De Marieulles à Norroy-le-Veneur, la saison des mirabelles s’est lancée lors de cette dernière semaine de juillet en Moselle. Mais les fortes chaleurs et le manque d’eau ont bouleversé la maturation des perles dorées.
Pour la première fois de la saison, Vincent Neveux met en route son vibreur. « Il y a quatre ou cinq jours, on ne pouvait pas encore le faire. Il y avait un trop gros pourcentage de fruits verts, impropres à la vente. Maintenant que certains arbres ont atteint une maturité suffisante, on peut se permettre de les secouer. On fait ainsi tomber 75 à 80 % des mirabelles sur les toiles », explique l’arboriculteur de Norroy-le-Veneur. Ramassés ensuite à la main, les premiers fruits sont triés selon des critères bien précis. Maëlys Gagnier, saisonnière agricole, détaille : « Je regarde le calibre. Si les mirabelles sont trop petites, trop molles ou véreuses, on les écarte. »
Prévu exceptionnellement autour du 25 juillet en raison d’une floraison et d’une fécondation précoces au printemps, le lancement de la récolte a finalement été repoussé d’une semaine. En cause, les épisodes de forte chaleur et la sécheresse, qui ont fortement impacté les 300 mirabelliers de l’exploitation. « Ça fait 35 ans que je suis arboriculteur, et c’est la première année qu’on voit un blocage aussi long. La chaleur ralentit la circulation de la sève. La mirabelle bloque et elle met beaucoup plus de temps à mûrir et surtout à prendre sa couleur », confie Vincent Neveux. Résultat, les fruits seront moins jaunes que les autres années, mais devraient conserver un taux de sucre satisfaisant. L’arboriculteur espère récolter entre 10 et 15 tonnes de mirabelles cette saison.

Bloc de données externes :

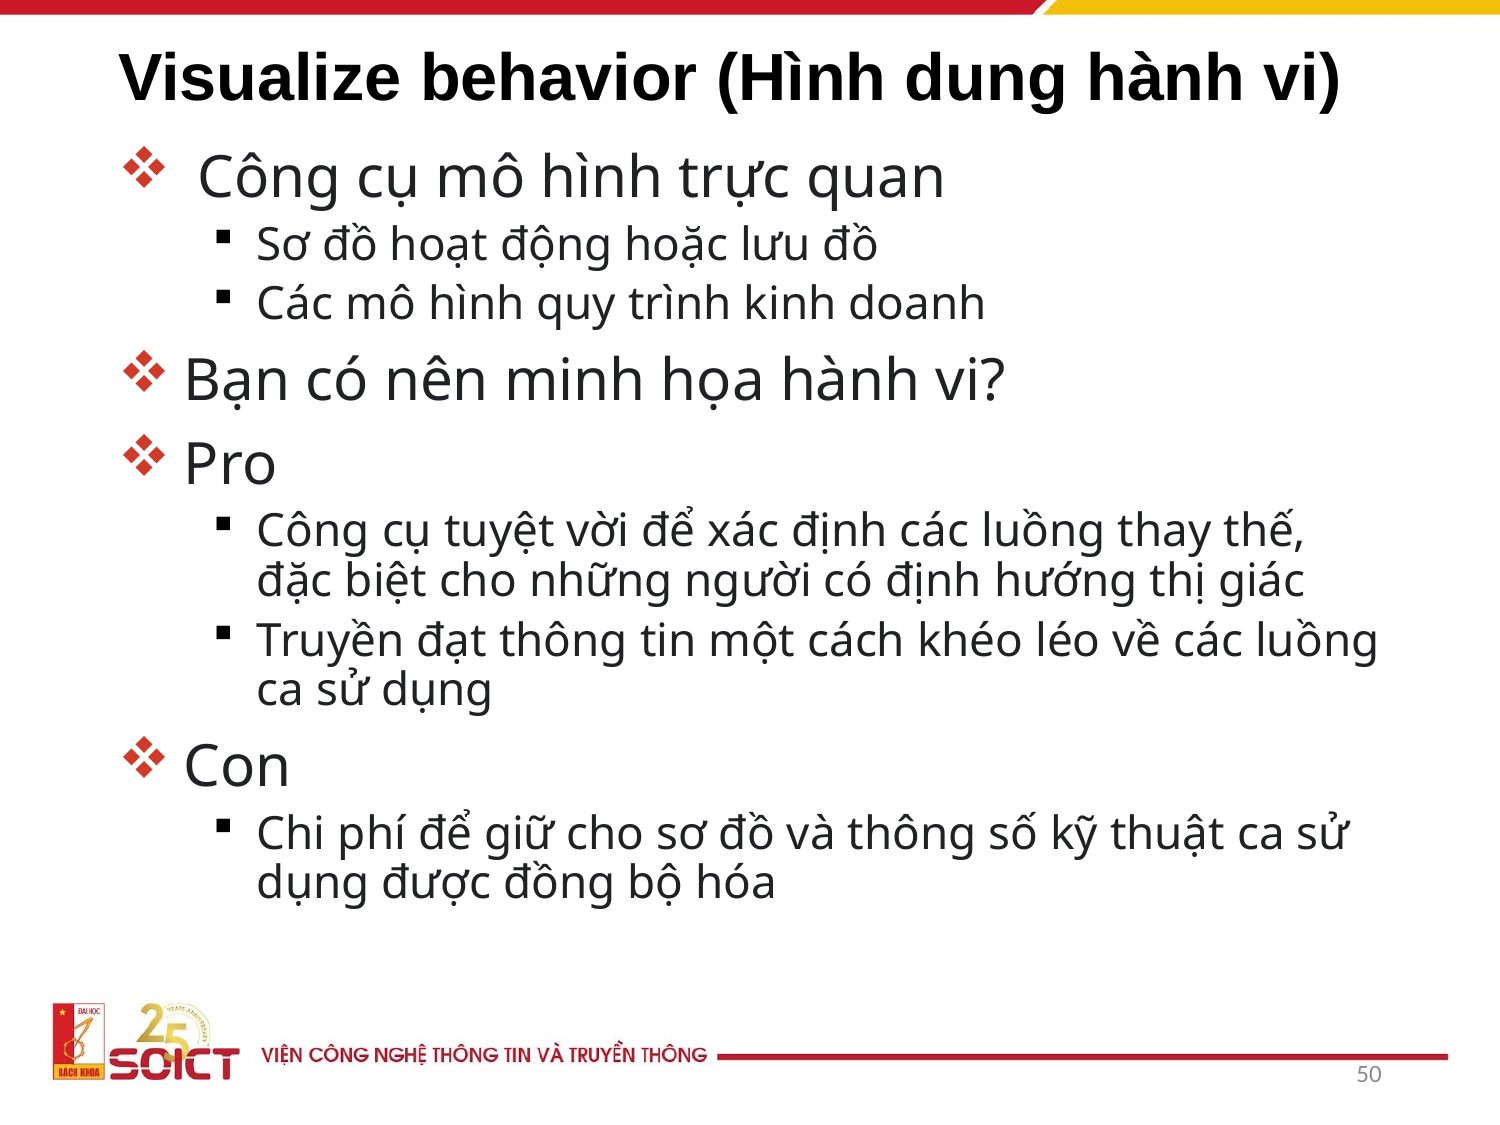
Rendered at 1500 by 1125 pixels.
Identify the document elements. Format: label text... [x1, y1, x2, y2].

« On a un sérieux manque d’eau »
À Marieulles, la récolte n’a, en revanche, pas encore débuté. Pour Mélanie Demange, le taux de sucre est encore insuffisant. « On vise un taux de sucre bien plus élevé. Et puis il me faut de la coloration. Là, on est encore sur une mirabelle verte. Moi, je les appelle mes petites olives à cette heure-ci », sourit la distillatrice. L’arboricultrice préfère laisser mûrir encore quelques jours les fruits de son verger de huit hectares.
En attendant, elle garde un œil attentif sur la météo. « On a un sérieux manque d’eau. On va le ressentir sur la qualité du fruit et sur sa teneur en jus. C’est un peu la même situation que l’année dernière, avec encore quelques degrés de plus. Le problème, c’est que s’il pleut maintenant, les arbres sont tellement chargés que le poids de l’eau risque de casser les branches », explique-t-elle. Si les conditions météorologiques restent favorables, Mélanie Demange espère débuter la récolte d’ici une dizaine de jours. Son objectif, récolter plus de 50 tonnes de ces perles dorées afin de produire de l’eau-de-vie et de la liqueur.